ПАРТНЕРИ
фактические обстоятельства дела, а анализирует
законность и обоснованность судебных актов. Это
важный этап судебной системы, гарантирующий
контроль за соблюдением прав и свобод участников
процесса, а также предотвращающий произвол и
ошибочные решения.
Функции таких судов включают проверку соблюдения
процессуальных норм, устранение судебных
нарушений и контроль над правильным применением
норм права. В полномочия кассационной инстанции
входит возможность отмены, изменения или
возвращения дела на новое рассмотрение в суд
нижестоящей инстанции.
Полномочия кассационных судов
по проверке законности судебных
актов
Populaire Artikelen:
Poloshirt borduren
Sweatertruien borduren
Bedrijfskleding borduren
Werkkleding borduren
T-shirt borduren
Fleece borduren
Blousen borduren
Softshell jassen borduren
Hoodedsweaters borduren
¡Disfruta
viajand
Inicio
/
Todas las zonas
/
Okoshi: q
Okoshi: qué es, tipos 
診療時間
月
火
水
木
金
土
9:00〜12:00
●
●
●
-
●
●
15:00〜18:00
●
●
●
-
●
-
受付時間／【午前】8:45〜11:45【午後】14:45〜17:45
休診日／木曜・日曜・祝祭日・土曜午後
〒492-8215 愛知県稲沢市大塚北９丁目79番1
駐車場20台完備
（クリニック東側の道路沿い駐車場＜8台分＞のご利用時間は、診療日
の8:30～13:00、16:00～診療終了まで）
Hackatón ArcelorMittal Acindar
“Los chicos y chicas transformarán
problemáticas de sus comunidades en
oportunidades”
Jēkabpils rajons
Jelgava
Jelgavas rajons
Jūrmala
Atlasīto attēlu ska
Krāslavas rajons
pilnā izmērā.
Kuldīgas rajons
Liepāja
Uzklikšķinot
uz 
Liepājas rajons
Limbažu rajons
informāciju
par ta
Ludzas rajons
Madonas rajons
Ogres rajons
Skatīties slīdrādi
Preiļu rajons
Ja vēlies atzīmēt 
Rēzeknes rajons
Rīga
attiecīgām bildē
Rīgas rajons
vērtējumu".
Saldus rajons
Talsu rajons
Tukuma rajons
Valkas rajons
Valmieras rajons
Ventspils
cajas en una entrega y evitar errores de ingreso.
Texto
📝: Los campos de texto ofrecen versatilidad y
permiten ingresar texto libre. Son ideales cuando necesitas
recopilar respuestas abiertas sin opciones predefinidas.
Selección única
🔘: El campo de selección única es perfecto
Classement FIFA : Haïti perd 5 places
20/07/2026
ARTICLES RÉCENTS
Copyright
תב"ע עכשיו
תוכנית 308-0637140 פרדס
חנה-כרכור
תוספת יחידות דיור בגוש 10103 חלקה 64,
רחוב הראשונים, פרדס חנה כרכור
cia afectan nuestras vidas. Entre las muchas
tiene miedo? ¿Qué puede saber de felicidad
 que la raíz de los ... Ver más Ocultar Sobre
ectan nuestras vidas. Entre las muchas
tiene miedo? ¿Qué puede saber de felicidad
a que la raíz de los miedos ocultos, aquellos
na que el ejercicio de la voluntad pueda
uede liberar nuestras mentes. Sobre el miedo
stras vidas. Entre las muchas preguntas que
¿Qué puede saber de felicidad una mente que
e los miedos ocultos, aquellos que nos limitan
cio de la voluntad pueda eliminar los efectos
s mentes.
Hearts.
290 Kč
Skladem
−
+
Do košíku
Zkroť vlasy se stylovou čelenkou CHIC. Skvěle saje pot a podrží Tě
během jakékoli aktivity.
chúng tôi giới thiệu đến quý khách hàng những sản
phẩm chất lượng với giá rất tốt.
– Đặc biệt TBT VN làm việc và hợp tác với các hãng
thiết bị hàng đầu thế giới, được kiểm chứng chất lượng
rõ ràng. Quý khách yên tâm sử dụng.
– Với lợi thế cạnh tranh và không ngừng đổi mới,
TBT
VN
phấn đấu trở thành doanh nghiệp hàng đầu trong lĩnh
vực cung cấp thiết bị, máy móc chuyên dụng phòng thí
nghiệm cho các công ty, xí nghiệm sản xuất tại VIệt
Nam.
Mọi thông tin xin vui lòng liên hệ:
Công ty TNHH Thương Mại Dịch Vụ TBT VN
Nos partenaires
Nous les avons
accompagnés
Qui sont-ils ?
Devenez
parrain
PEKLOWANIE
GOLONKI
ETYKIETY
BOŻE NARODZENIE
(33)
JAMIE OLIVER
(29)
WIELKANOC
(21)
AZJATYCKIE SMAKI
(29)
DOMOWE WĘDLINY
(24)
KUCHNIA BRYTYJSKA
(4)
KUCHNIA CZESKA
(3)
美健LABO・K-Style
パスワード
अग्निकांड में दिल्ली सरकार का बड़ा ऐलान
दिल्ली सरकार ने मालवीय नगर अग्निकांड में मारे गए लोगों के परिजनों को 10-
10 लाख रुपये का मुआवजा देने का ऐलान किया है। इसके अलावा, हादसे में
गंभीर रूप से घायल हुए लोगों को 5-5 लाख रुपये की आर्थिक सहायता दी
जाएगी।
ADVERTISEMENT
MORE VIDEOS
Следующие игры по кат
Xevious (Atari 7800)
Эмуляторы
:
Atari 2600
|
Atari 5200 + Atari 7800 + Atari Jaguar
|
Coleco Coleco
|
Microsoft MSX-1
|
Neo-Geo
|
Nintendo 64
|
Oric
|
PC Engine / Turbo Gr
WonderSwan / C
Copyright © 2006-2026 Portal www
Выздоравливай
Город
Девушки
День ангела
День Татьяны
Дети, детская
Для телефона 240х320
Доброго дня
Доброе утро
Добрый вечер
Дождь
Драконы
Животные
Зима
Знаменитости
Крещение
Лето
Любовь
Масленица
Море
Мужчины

= = = =

WHAT IS EXPECTED: Could you return every line of the material above unchanged, in the same order?

COMPLETED TASK:
ПАРТНЕРИ
фактические обстоятельства дела, а анализирует
законность и обоснованность судебных актов. Это
важный этап судебной системы, гарантирующий
контроль за соблюдением прав и свобод участников
процесса, а также предотвращающий произвол и
ошибочные решения.
Функции таких судов включают проверку соблюдения
процессуальных норм, устранение судебных
нарушений и контроль над правильным применением
норм права. В полномочия кассационной инстанции
входит возможность отмены, изменения или
возвращения дела на новое рассмотрение в суд
нижестоящей инстанции.
Полномочия кассационных судов
по проверке законности судебных
актов
Populaire Artikelen:
Poloshirt borduren
Sweatertruien borduren
Bedrijfskleding borduren
Werkkleding borduren
T-shirt borduren
Fleece borduren
Blousen borduren
Softshell jassen borduren
Hoodedsweaters borduren
¡Disfruta
viajand
Inicio
/
Todas las zonas
/
Okoshi: q
Okoshi: qué es, tipos 
診療時間
月
火
水
木
金
土
9:00〜12:00
●
●
●
-
●
●
15:00〜18:00
●
●
●
-
●
-
受付時間／【午前】8:45〜11:45【午後】14:45〜17:45
休診日／木曜・日曜・祝祭日・土曜午後
〒492-8215 愛知県稲沢市大塚北９丁目79番1
駐車場20台完備
（クリニック東側の道路沿い駐車場＜8台分＞のご利用時間は、診療日
の8:30～13:00、16:00～診療終了まで）
Hackatón ArcelorMittal Acindar
“Los chicos y chicas transformarán
problemáticas de sus comunidades en
oportunidades”
Jēkabpils rajons
Jelgava
Jelgavas rajons
Jūrmala
Atlasīto attēlu ska
Krāslavas rajons
pilnā izmērā.
Kuldīgas rajons
Liepāja
Uzklikšķinot
uz 
Liepājas rajons
Limbažu rajons
informāciju
par ta
Ludzas rajons
Madonas rajons
Ogres rajons
Skatīties slīdrādi
Preiļu rajons
Ja vēlies atzīmēt 
Rēzeknes rajons
Rīga
attiecīgām bildē
Rīgas rajons
vērtējumu".
Saldus rajons
Talsu rajons
Tukuma rajons
Valkas rajons
Valmieras rajons
Ventspils
cajas en una entrega y evitar errores de ingreso.
Texto
📝: Los campos de texto ofrecen versatilidad y
permiten ingresar texto libre. Son ideales cuando necesitas
recopilar respuestas abiertas sin opciones predefinidas.
Selección única
🔘: El campo de selección única es perfecto
Classement FIFA : Haïti perd 5 places
20/07/2026
ARTICLES RÉCENTS
Copyright
תב"ע עכשיו
תוכנית 308-0637140 פרדס
חנה-כרכור
תוספת יחידות דיור בגוש 10103 חלקה 64,
רחוב הראשונים, פרדס חנה כרכור
cia afectan nuestras vidas. Entre las muchas
tiene miedo? ¿Qué puede saber de felicidad
 que la raíz de los ... Ver más Ocultar Sobre
ectan nuestras vidas. Entre las muchas
tiene miedo? ¿Qué puede saber de felicidad
a que la raíz de los miedos ocultos, aquellos
na que el ejercicio de la voluntad pueda
uede liberar nuestras mentes. Sobre el miedo
stras vidas. Entre las muchas preguntas que
¿Qué puede saber de felicidad una mente que
e los miedos ocultos, aquellos que nos limitan
cio de la voluntad pueda eliminar los efectos
s mentes.
Hearts.
290 Kč
Skladem
−
+
Do košíku
Zkroť vlasy se stylovou čelenkou CHIC. Skvěle saje pot a podrží Tě
během jakékoli aktivity.
chúng tôi giới thiệu đến quý khách hàng những sản
phẩm chất lượng với giá rất tốt.
– Đặc biệt TBT VN làm việc và hợp tác với các hãng
thiết bị hàng đầu thế giới, được kiểm chứng chất lượng
rõ ràng. Quý khách yên tâm sử dụng.
– Với lợi thế cạnh tranh và không ngừng đổi mới,
TBT
VN
phấn đấu trở thành doanh nghiệp hàng đầu trong lĩnh
vực cung cấp thiết bị, máy móc chuyên dụng phòng thí
nghiệm cho các công ty, xí nghiệm sản xuất tại VIệt
Nam.
Mọi thông tin xin vui lòng liên hệ:
Công ty TNHH Thương Mại Dịch Vụ TBT VN
Nos partenaires
Nous les avons
accompagnés
Qui sont-ils ?
Devenez
parrain
PEKLOWANIE
GOLONKI
ETYKIETY
BOŻE NARODZENIE
(33)
JAMIE OLIVER
(29)
WIELKANOC
(21)
AZJATYCKIE SMAKI
(29)
DOMOWE WĘDLINY
(24)
KUCHNIA BRYTYJSKA
(4)
KUCHNIA CZESKA
(3)
美健LABO・K-Style
パスワード
अग्निकांड में दिल्ली सरकार का बड़ा ऐलान
दिल्ली सरकार ने मालवीय नगर अग्निकांड में मारे गए लोगों के परिजनों को 10-
10 लाख रुपये का मुआवजा देने का ऐलान किया है। इसके अलावा, हादसे में
गंभीर रूप से घायल हुए लोगों को 5-5 लाख रुपये की आर्थिक सहायता दी
जाएगी।
ADVERTISEMENT
MORE VIDEOS
Следующие игры по кат
Xevious (Atari 7800)
Эмуляторы
:
Atari 2600
|
Atari 5200 + Atari 7800 + Atari Jaguar
|
Coleco Coleco
|
Microsoft MSX-1
|
Neo-Geo
|
Nintendo 64
|
Oric
|
PC Engine / Turbo Gr
WonderSwan / C
Copyright © 2006-2026 Portal www
Выздоравливай
Город
Девушки
День ангела
День Татьяны
Дети, детская
Для телефона 240х320
Доброго дня
Доброе утро
Добрый вечер
Дождь
Драконы
Животные
Зима
Знаменитости
Крещение
Лето
Любовь
Масленица
Море
Мужчины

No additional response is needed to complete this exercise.